- [TO-DO ITEM]
Count the lines in the records below that contain the word "such", and reply with only that number.
(DATA UNDER STUDY Opens)
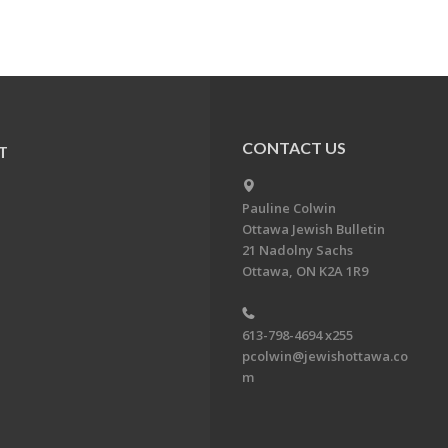
CONTACT US
T
Pauline Colwin
Ottawa Jewish Bulletin
21 Nadolny Sachs
Ottawa, ON K2A 1R9
613-798-4694 x255
pcolwin@jewishottawa.co
m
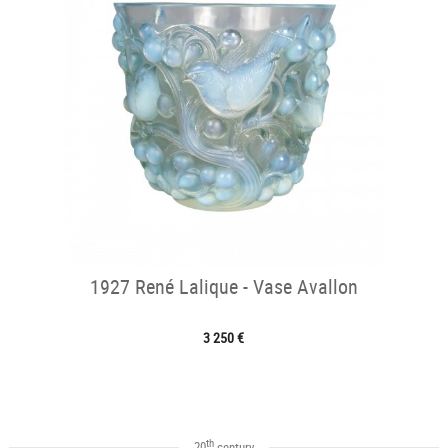
1927 René Lalique - Vase Avallon
3 250 €
th
20
century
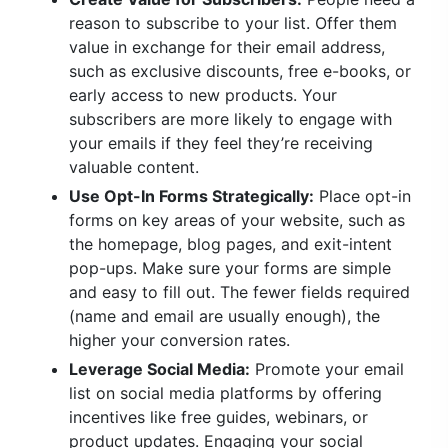
reason to subscribe to your list. Offer them
value in exchange for their email address,
such as exclusive discounts, free e-books, or
early access to new products. Your
subscribers are more likely to engage with
your emails if they feel they’re receiving
valuable content.
Use Opt-In Forms Strategically:
Place opt-in
forms on key areas of your website, such as
the homepage, blog pages, and exit-intent
pop-ups. Make sure your forms are simple
and easy to fill out. The fewer fields required
(name and email are usually enough), the
higher your conversion rates.
Leverage Social Media:
Promote your email
list on social media platforms by offering
incentives like free guides, webinars, or
product updates. Engaging your social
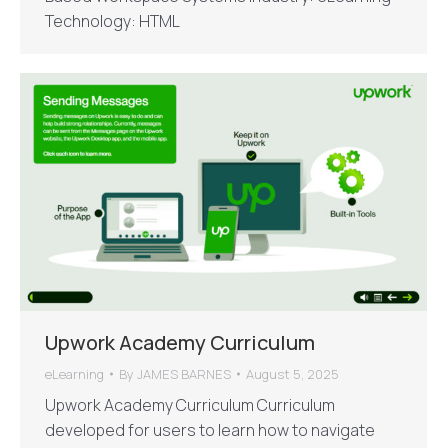
Technology: HTML
Upwork Academy Curriculum
eLearning
By
JAMES BARNES
August 5, 2025
Upwork Academy Curriculum Curriculum
developed for users to learn how to navigate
(DATA UNDER STUDY Closes)
- [SOLUTION TO THE EXERCISE]
2